Engineering giant Dyson is suing its former chief executive Max Conze over allegations that he disclosed secret company information and used the firm's resources to his benefit.
The business founded by billionaire inventor Sir James Dyson has brought a High Court claim against Mr Conze after he stepped down in October.
The Press Association understands the ex-CEO was dismissed by the board of directors for allegedly breaking the company's confidentiality rules by revealing secret product information to third parties.
His departure is also believed to be linked to allegations that he breached his duties by using company resources and information to evaluate an investment opportunity for the benefit of himself or a venture capital firm.
Mr Conze has denied the allegations and said Dyson is trying to distract attention away from claims he is about to issue against the company.
In a statement, Dyson said: "The Dyson Board has decided to bring a claim against Max Conze at the High Court of Justice in London in relation to his actions while chief executive including the disclosure of confidential information, and a breach of his fiduciary duties."
In a claim form seen by PA, Dyson is suing the former boss for damages for alleged breach of contract and for compensation and/or an account of profits for his alleged breach of confidence.
Mr Conze worked for the vacuum and hairdryer maker for six years before being replaced last month by chief operating officer Jim Rowan.
Responding to the allegations, Mr Conze said: "I did nothing of the sort.
"During my six years as CEO of Dyson the sales and profits will have tripled, with the company growing from 2,500 to 10,000 staff.

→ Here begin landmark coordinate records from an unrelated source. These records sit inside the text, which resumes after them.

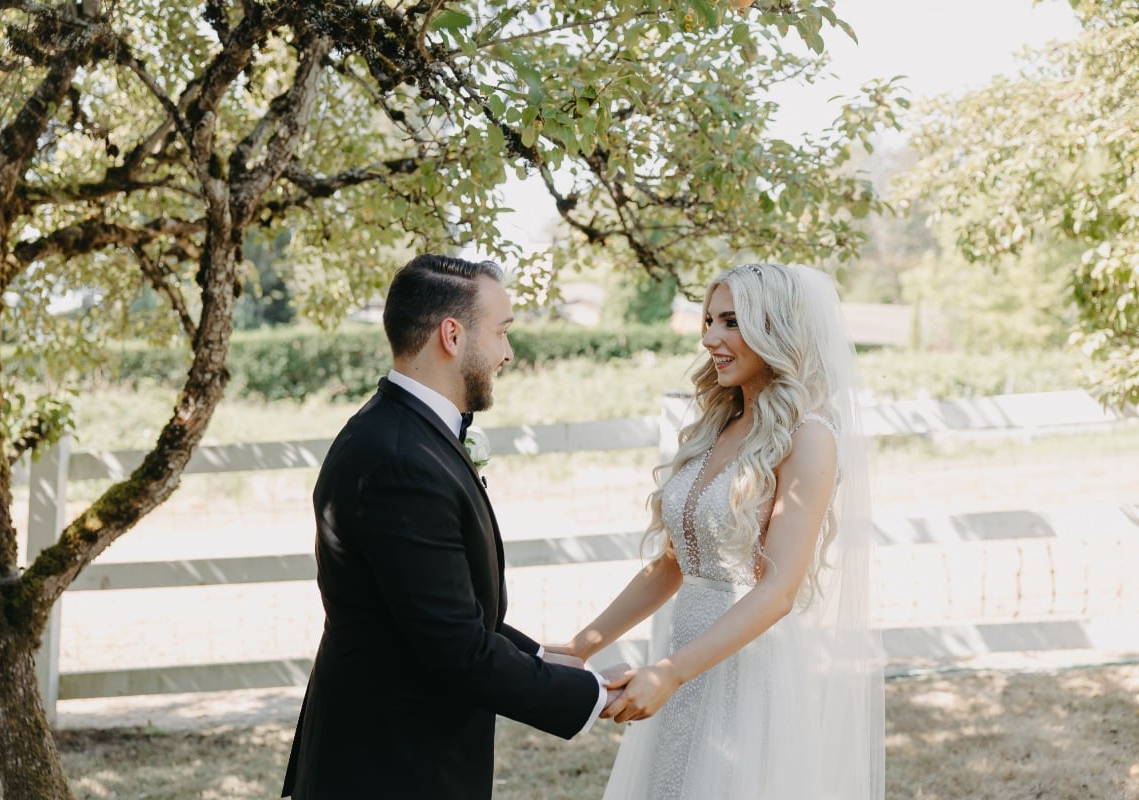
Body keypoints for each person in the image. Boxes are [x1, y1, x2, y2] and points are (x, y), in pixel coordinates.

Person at [282, 254, 618, 800]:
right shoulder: (398, 460)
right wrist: (593, 695)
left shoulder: (404, 432)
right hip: (388, 766)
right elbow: (454, 646)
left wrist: (543, 658)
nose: (507, 353)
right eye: (502, 332)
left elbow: (436, 608)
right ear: (453, 335)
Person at [548, 263, 885, 799]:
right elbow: (673, 563)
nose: (709, 338)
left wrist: (671, 672)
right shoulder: (717, 425)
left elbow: (778, 592)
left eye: (730, 322)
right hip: (681, 658)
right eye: (709, 321)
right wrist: (578, 647)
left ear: (776, 328)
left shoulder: (809, 437)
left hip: (746, 667)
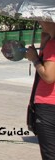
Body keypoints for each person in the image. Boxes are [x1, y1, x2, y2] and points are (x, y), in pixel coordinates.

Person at [26, 20, 55, 159]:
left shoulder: (53, 45)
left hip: (49, 105)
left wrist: (35, 59)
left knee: (50, 154)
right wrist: (43, 47)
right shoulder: (49, 44)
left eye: (45, 20)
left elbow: (49, 76)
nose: (40, 22)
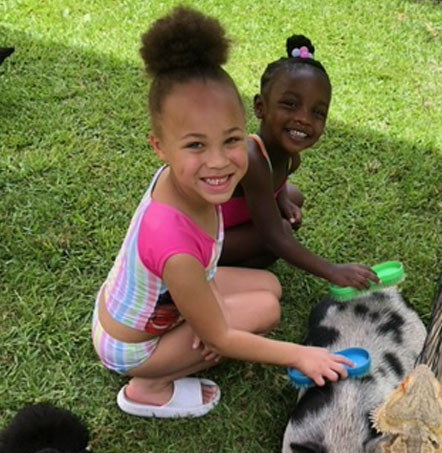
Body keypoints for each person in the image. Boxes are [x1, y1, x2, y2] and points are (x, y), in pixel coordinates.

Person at [91, 6, 352, 419]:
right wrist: (302, 356)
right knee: (266, 311)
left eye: (231, 140)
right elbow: (223, 336)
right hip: (132, 346)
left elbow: (207, 268)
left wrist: (210, 317)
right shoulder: (174, 243)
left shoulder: (188, 185)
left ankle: (191, 331)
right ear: (159, 147)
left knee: (269, 286)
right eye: (196, 145)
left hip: (146, 303)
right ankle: (149, 388)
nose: (219, 162)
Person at [220, 35, 378, 290]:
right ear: (260, 107)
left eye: (317, 112)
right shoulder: (250, 156)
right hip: (198, 237)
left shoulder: (290, 158)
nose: (304, 119)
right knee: (280, 230)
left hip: (233, 220)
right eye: (290, 105)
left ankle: (239, 264)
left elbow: (277, 184)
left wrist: (281, 199)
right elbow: (273, 235)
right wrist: (333, 271)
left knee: (294, 197)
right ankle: (214, 274)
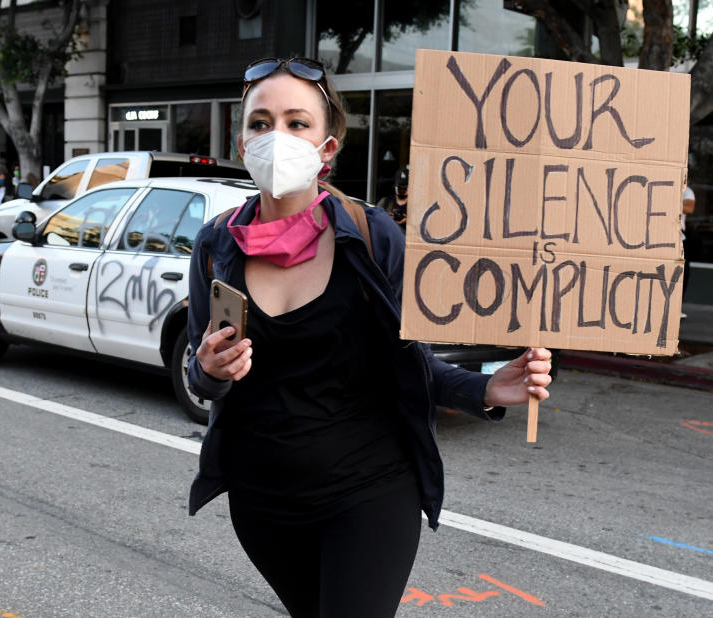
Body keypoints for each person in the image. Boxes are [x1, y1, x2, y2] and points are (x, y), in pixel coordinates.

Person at [186, 57, 553, 618]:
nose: (276, 137)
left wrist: (487, 389)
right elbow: (201, 373)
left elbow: (410, 363)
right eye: (260, 123)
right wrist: (209, 371)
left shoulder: (371, 233)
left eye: (297, 122)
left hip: (369, 490)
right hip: (262, 503)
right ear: (241, 143)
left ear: (327, 148)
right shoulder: (216, 244)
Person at [377, 167, 408, 233]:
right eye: (400, 188)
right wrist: (386, 218)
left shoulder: (416, 206)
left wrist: (409, 221)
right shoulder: (385, 202)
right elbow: (374, 219)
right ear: (395, 186)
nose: (402, 190)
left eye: (405, 188)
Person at [681, 185, 696, 319]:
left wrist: (664, 203)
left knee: (683, 273)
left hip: (678, 237)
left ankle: (677, 306)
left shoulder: (686, 190)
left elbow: (689, 208)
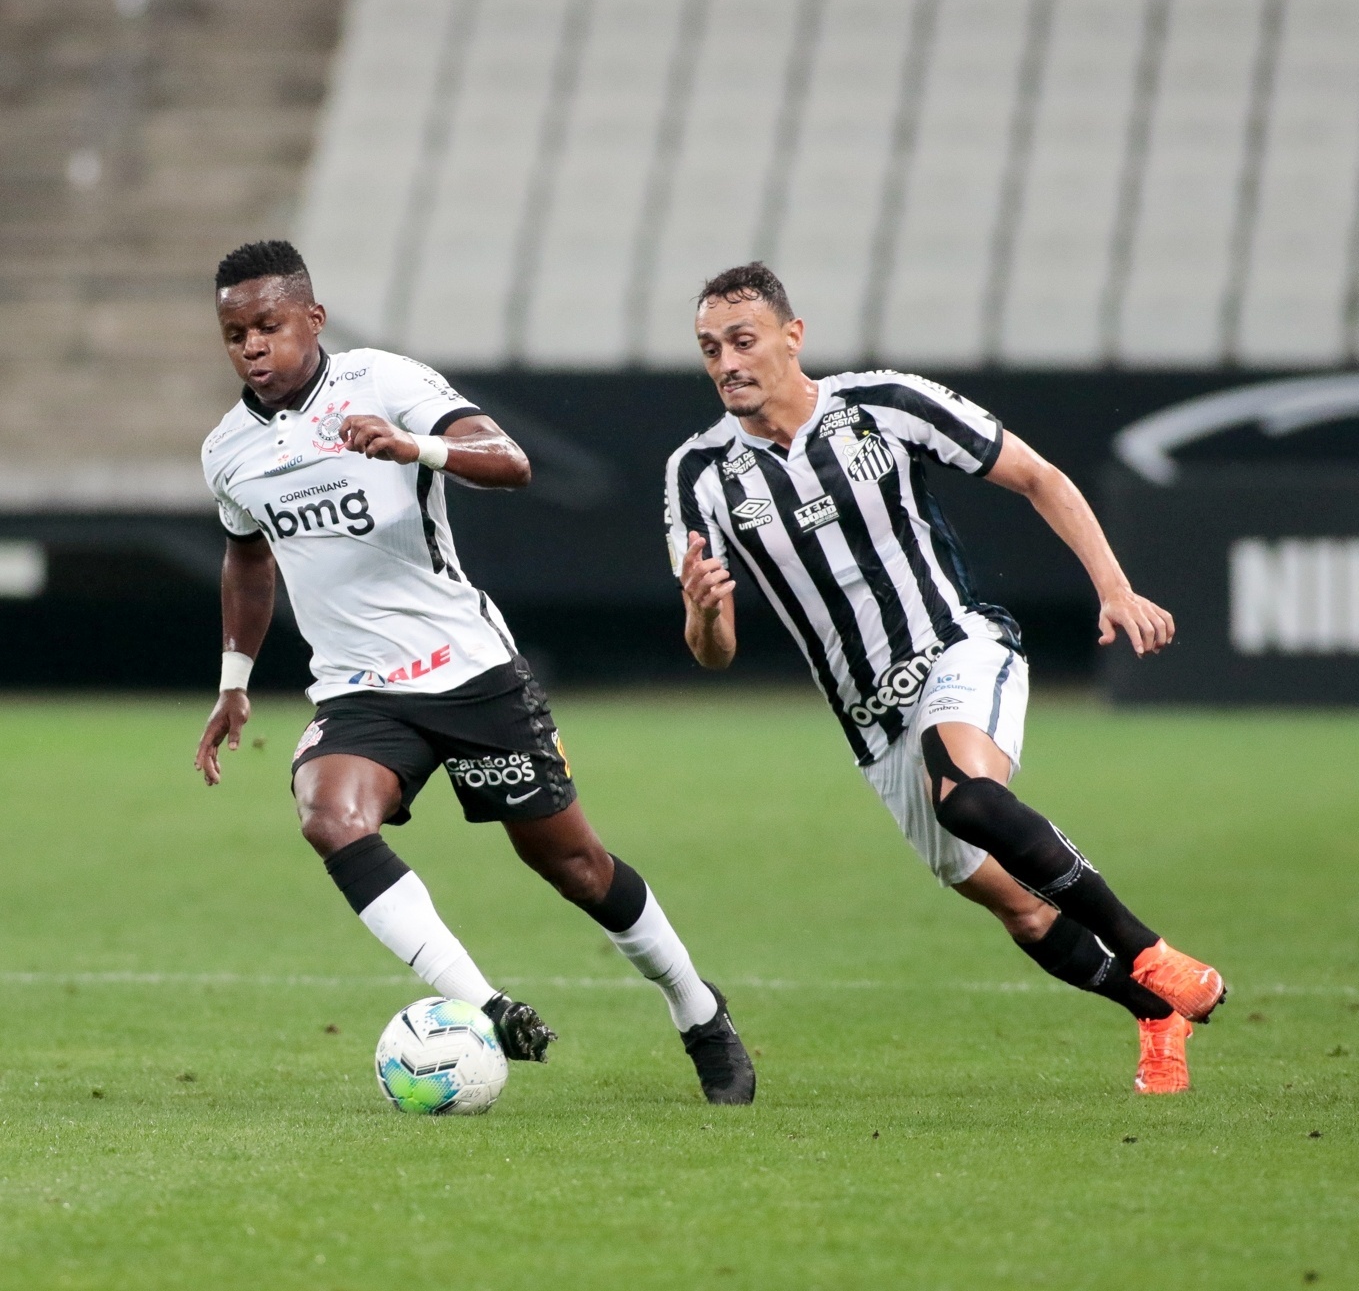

"When I arrived from Frankfurt in 2010 Dyson sold around five million machines, in 2016 it sold 13 million and that momentum is continuing.
"This couldn't have happened without my total commitment to the business and its people.
"This ridiculous allegation is merely trying to distract attention from the claims that Dyson know I am about to issue.
"I am sorry for the unnecessary distraction all this will inevitably cause the skilled and effective team at Dyson."
It comes after Dyson revealed in September that it was pushing into the automotive industry by driving £2 billion of investment into developing an electric vehicle.